Tomorrow is the eleventh anniversary of the September 11, 2001 terrorist attacks. I have been living in a cocoon of denial for those eleven years, refusing to watch video footage of the planes, unable to even consider seeing one of the movies about that day, and avoiding conversations on the topic. I just recently discovered that I can finally approach the subject without breaking into sobs.The World Trade Center was my home away from home for the month of August, 2001.
|The Marriot was in WTC 3. A walk through the lobby of the North Tower and across the bridge got me to work each morning. source|
While I worked at the Financial Center across the street, I stayed at the Marriot WTC, a twenty-two story hotel that was completely dwarfed by the 110-floor towers on either side.

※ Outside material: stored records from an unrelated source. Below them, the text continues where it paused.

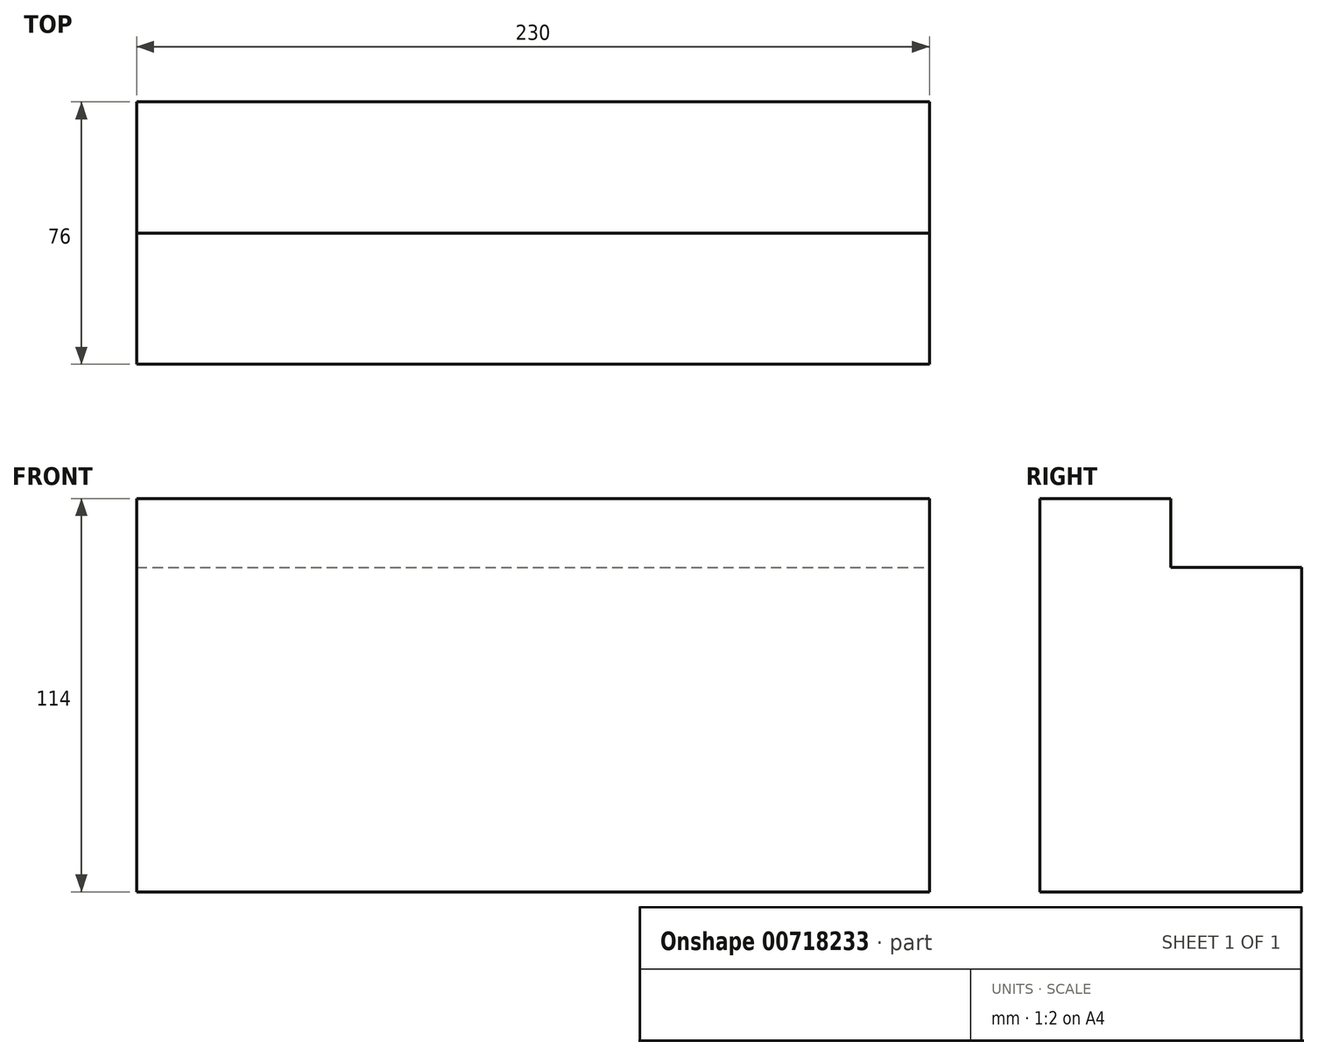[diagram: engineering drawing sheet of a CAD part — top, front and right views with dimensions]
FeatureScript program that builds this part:
annotation { "Feature Type Name" : "Feature", "Feature Type Description" : "" }
export const myFeature = defineFeature(function(context is Context, id is Id, definition is map)
    precondition{}
    {
        {
            var Q0;
            Q0=qCreatedBy(makeId("Front.planeOp"),FACE);
            var sketch = newSketch(context, id + "F0", { "sketchPlane" : qUnion([Q0])});
            skLineSegment(sketch, "E0.bottom", {"start": v(115, -57) * mm, "end": v(-115, -57) * mm});
            skLineSegment(sketch, "E0.top", {"start": v(115, 57) * mm, "end": v(-115, 57) * mm});
            skLineSegment(sketch, "E0.left", {"start": v(115, -57) * mm, "end": v(115, 57) * mm});
            skLineSegment(sketch, "E0.right", {"start": v(-115, -57) * mm, "end": v(-115, 57) * mm});
            skPoint(sketch, "E0.middle", {"position": v(0, 0) * mm});
            skSolve(sketch);
        }
        {
            var Q0;
            Q0=makeQuery(id+"F0.imprint","IMPRINT",FACE,{"disambiguationData":[TD([[makeQuery(id+"F0.imprint","IMPRINT",EDGE,{"derivedFrom":sQuery(id+"F0.wireOp",EDGE,"E0.bottom")}),-1.0]])]});
            extrude(context, id + "F1", {"entities" : qUnion([Q0]), "depth" : 76 * mm, "offsetDistance" : 25 * mm});
        }
        {
            var Q0;
            Q0=qCreatedBy(makeId("Right.planeOp"),FACE);
            cPlane(context, id + "F2", {"entities" : qUnion([Q0]), "cplaneType" : CPlaneType.OFFSET, "offset" : 115 * mm, "width" : 150 * mm, "height" : 150 * mm});
        }
        {
            var Q0;
            Q0=qCreatedBy(id+"F2.planeOp",FACE);
            var sketch = newSketch(context, id + "F3", { "sketchPlane" : qUnion([Q0])});
            skLineSegment(sketch, "E1.bottom", {"start": v(0, 57) * mm, "end": v(-38, 57) * mm});
            skLineSegment(sketch, "E1.top", {"start": v(0, 37) * mm, "end": v(-38, 37) * mm});
            skLineSegment(sketch, "E1.left", {"start": v(0, 57) * mm, "end": v(0, 37) * mm});
            skLineSegment(sketch, "E1.right", {"start": v(-38, 57) * mm, "end": v(-38, 37) * mm});
            skSolve(sketch);
        }
        {
            var Q0;
            Q0=makeQuery(id+"F3.imprint","IMPRINT",FACE,{"disambiguationData":[TD([[makeQuery(id+"F3.imprint","IMPRINT",EDGE,{"derivedFrom":sQuery(id+"F3.wireOp",EDGE,"E1.bottom")}),1.0]])]});
            extrude(context, id + "F4", {"entities" : qUnion([Q0]), "operationType" : NewBodyOperationType.REMOVE, "endBound" : BoundingType.THROUGH_ALL, "oppositeDirection" : true, "depth" : 25 * mm, "offsetDistance" : 25 * mm});
        }
    });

There were coffee shops everywhere, and it was nice to get a big cappuccino and sit in the plaza and people-watch. There were so many good restaurants in the hotel and the WTC complex that I didn’t even have to leave the building on busy working nights. There was a huge shopping mall below the WTC, and a big clothing store across the street, so any last-minute necessities could be procured immediately (and late-night shopping urges could be satisfied).

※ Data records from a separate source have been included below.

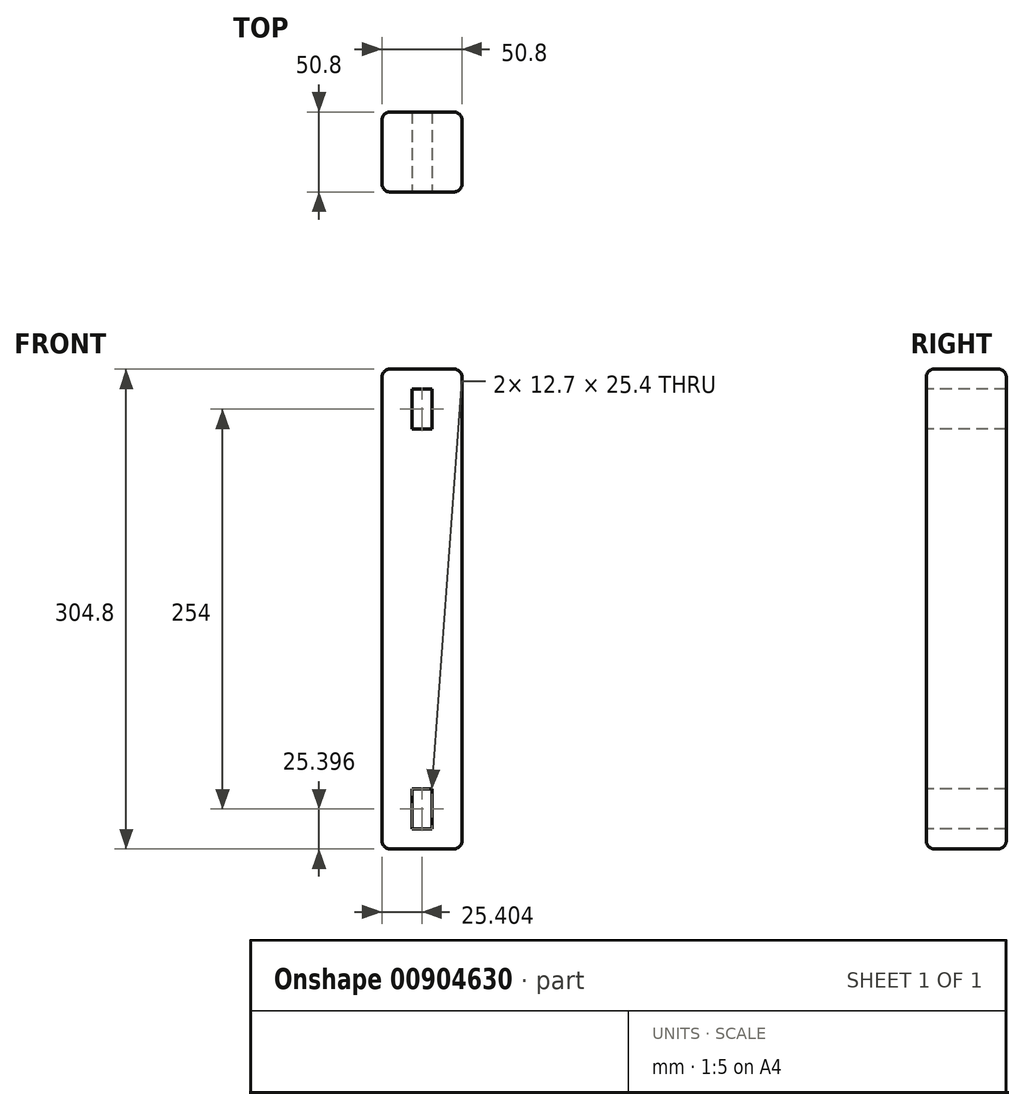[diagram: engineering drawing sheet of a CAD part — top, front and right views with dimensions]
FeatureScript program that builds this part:
annotation { "Feature Type Name" : "Feature", "Feature Type Description" : "" }
export const myFeature = defineFeature(function(context is Context, id is Id, definition is map)
    precondition{}
    {
        {
            var Q0;
            Q0=qCreatedBy(makeId("Front.planeOp"),FACE);
            var sketch = newSketch(context, id + "F0", { "sketchPlane" : qUnion([Q0])});
            skLineSegment(sketch, "E0.bottom", {"start": v(-25.68, 205.68) * mm, "end": v(25.12, 205.68) * mm});
            skLineSegment(sketch, "E0.top", {"start": v(-25.68, -99.12) * mm, "end": v(25.12, -99.12) * mm});
            skLineSegment(sketch, "E0.left", {"start": v(-25.68, 205.68) * mm, "end": v(-25.68, -99.12) * mm});
            skLineSegment(sketch, "E0.right", {"start": v(25.12, 205.68) * mm, "end": v(25.12, -99.12) * mm});
            skSolve(sketch);
        }
        {
            var Q0;
            Q0 = qSketchRegion(id + "F0", true);
            extrude(context, id + "F1", {"entities" : qUnion([Q0]), "endBound" : BoundingType.SYMMETRIC, "depth" : 50.8 * mm, "offsetDistance" : 25.4 * mm});
        }
        {
            var Q0;
            Q0=makeQuery(id+"F1.opExtrude","CAP_EDGE",EDGE,{"disambiguationData":[OSD([sQuery(id+"F0.wireOp",EDGE,"E0.right")])],"isStart":false});
            var Q1;
            Q1=makeQuery(id+"F1.opExtrude","CAP_EDGE",EDGE,{"disambiguationData":[OSD([sQuery(id+"F0.wireOp",EDGE,"E0.right")])],"isStart":true});
            var Q2;
            Q2=makeQuery(id+"F1.opExtrude","CAP_EDGE",EDGE,{"disambiguationData":[OSD([sQuery(id+"F0.wireOp",EDGE,"E0.left")])],"isStart":true});
            var Q3;
            Q3=makeQuery(id+"F1.opExtrude","CAP_EDGE",EDGE,{"disambiguationData":[OSD([sQuery(id+"F0.wireOp",EDGE,"E0.left")])],"isStart":false});
            var Q4;
            Q4=makeQuery(id+"F1.opExtrude","SWEPT_FACE",FACE,{"disambiguationData":[OSD([sQuery(id+"F0.wireOp",EDGE,"E0.bottom")])]});
            var Q5;
            Q5=makeQuery(id+"F1.opExtrude","SWEPT_FACE",FACE,{"disambiguationData":[OSD([sQuery(id+"F0.wireOp",EDGE,"E0.top")])]});
            fillet(context, id + "F2", {"entities" : qUnion([Q0, Q1, Q2, Q3, Q4, Q5]), "radius" : 5.08 * mm, "tangentPropagation" : true, "allowEdgeOverflow" : false});
        }
        {
            var Q0;
            Q0=makeQuery(id+"F1.opExtrude","CAP_FACE",FACE,{"disambiguationData":[OSD([sQuery(id+"F0.wireOp",EDGE,"E0.bottom"),sQuery(id+"F0.wireOp",EDGE,"E0.top"),sQuery(id+"F0.wireOp",EDGE,"E0.left"),sQuery(id+"F0.wireOp",EDGE,"E0.right")])],"isStart":false});
            var sketch = newSketch(context, id + "F3", { "sketchPlane" : qUnion([Q0])});
            skLineSegment(sketch, "E1.bottom", {"start": v(-6.63, 192.98) * mm, "end": v(6.07, 192.98) * mm});
            skLineSegment(sketch, "E1.top", {"start": v(-6.63, 167.58) * mm, "end": v(6.07, 167.58) * mm});
            skLineSegment(sketch, "E1.left", {"start": v(-6.63, 192.98) * mm, "end": v(-6.63, 167.58) * mm});
            skLineSegment(sketch, "E1.right", {"start": v(6.07, 192.98) * mm, "end": v(6.07, 167.58) * mm});
            skSolve(sketch);
        }
        {
            var Q0;
            Q0 = qSketchRegion(id + "F3", true);
            extrude(context, id + "F4", {"entities" : qUnion([Q0]), "operationType" : NewBodyOperationType.REMOVE, "endBound" : BoundingType.THROUGH_ALL, "oppositeDirection" : true, "depth" : 25.4 * mm, "offsetDistance" : 25.4 * mm});
        }
        {
            var Q0;
            Q0=makeQuery(id+"F1.opExtrude","CAP_FACE",FACE,{"disambiguationData":[OSD([sQuery(id+"F0.wireOp",EDGE,"E0.bottom"),sQuery(id+"F0.wireOp",EDGE,"E0.top"),sQuery(id+"F0.wireOp",EDGE,"E0.left"),sQuery(id+"F0.wireOp",EDGE,"E0.right")])],"isStart":false});
            var sketch = newSketch(context, id + "F5", { "sketchPlane" : qUnion([Q0])});
            skLineSegment(sketch, "E2.bottom", {"start": v(-6.63, -61.02) * mm, "end": v(6.07, -61.02) * mm});
            skLineSegment(sketch, "E2.top", {"start": v(-6.63, -86.42) * mm, "end": v(6.07, -86.42) * mm});
            skLineSegment(sketch, "E2.left", {"start": v(-6.63, -61.02) * mm, "end": v(-6.63, -86.42) * mm});
            skLineSegment(sketch, "E2.right", {"start": v(6.07, -61.02) * mm, "end": v(6.07, -86.42) * mm});
            skSolve(sketch);
        }
        {
            var Q0;
            Q0 = qSketchRegion(id + "F5", true);
            extrude(context, id + "F6", {"entities" : qUnion([Q0]), "operationType" : NewBodyOperationType.REMOVE, "endBound" : BoundingType.THROUGH_ALL, "oppositeDirection" : true, "depth" : 25.4 * mm, "offsetDistance" : 25.4 * mm});
        }
    });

|It was not uncommon to find a tourist sprawled in the middle of the plaza with a camera pointed upwards, trying to get as much of the towers as possible. source|
I had the subway figured out, at least enough so that if I got off at the wrong stop once in a while I didn’t worry, but either got back on the next train or just explored a new area. I walked miles and miles of city streets and was forever getting turned around. I found more neat little shops, tiny churches, and colorful neighborhoods than if I’d somehow found my destination the first time. I dined on caviar at a Russian restaurant, drank sangria at a Spanish restaurant, saw a Broadway show, and found kindred spirits in the Village. I shopped for linen suits (August in New York City!), and shoes to replace the ones I wore out. By the end of my time there I was pretty sure I could stay forever. I enjoyed that assignment in NYC more than any other during my nearly 20 years of on-the-job travel.

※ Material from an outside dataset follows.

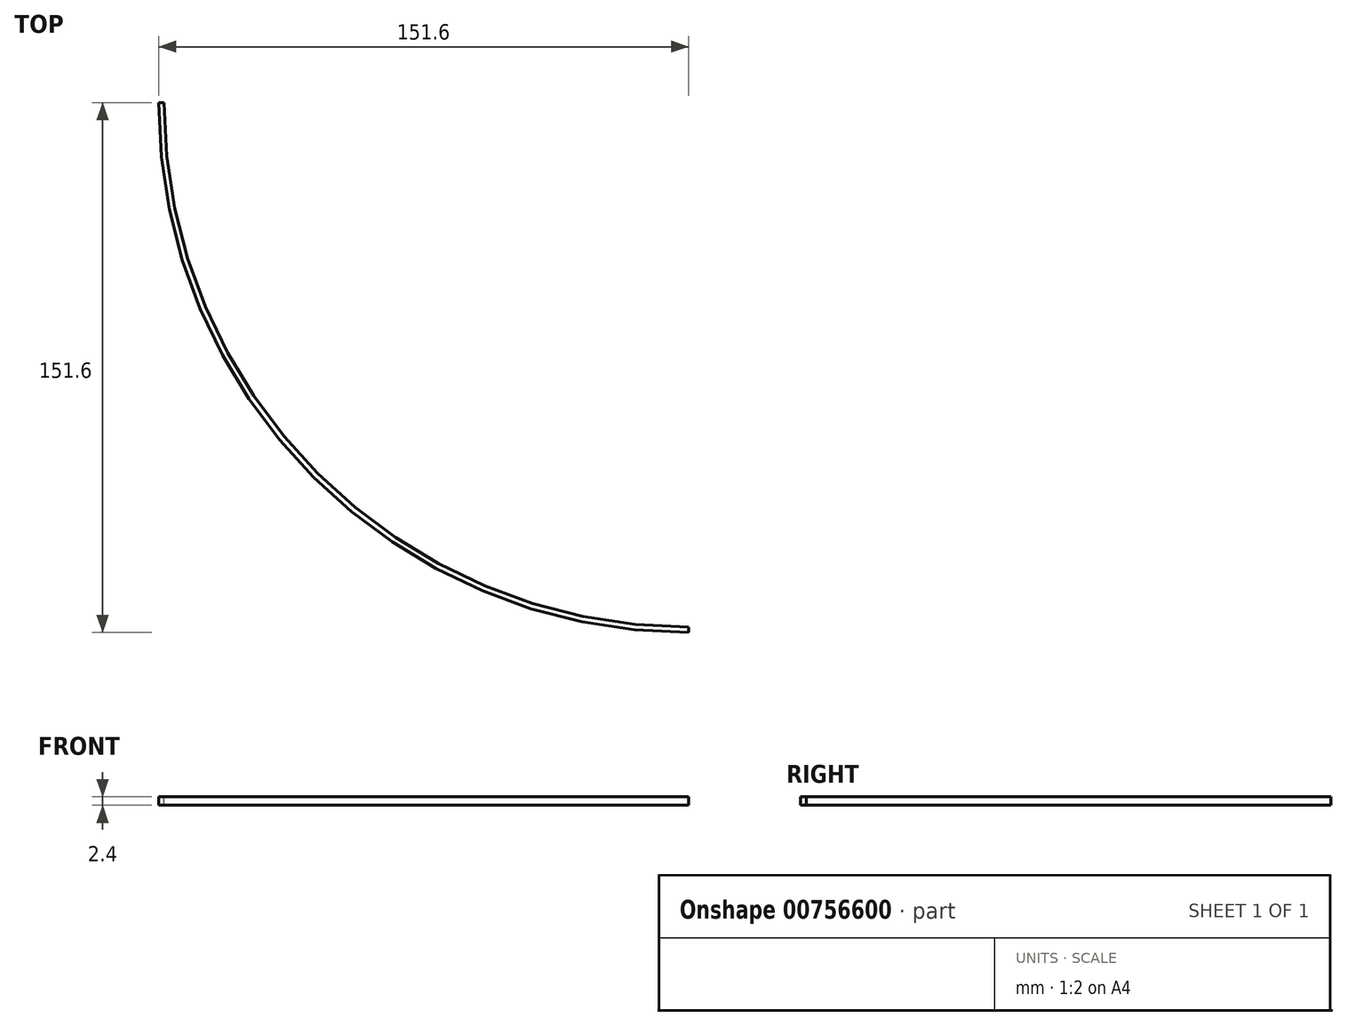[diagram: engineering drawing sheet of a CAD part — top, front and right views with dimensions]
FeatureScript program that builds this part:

|A familiar sight: approaching the towers at street level. source|
Why did I have such a prolonged emotional response? It’s common enough that there are popular theories: survivor guilt, misdirected anger, generalized anxiety. I think it is simpler: just plain grief. It was a strange, terrible day, and it’s been a strange eleven years, but I seem to be waking up from the nightmare finally.
Patriot Day, as we call it now, does not make me feel patriotic, it makes me feel sad. But it also makes me nostalgic for a wonderful summer I had once in New York City. Tomorrow when I take a moment to remember the victims, the rescuers, and the survivors, I will also remember what was there before.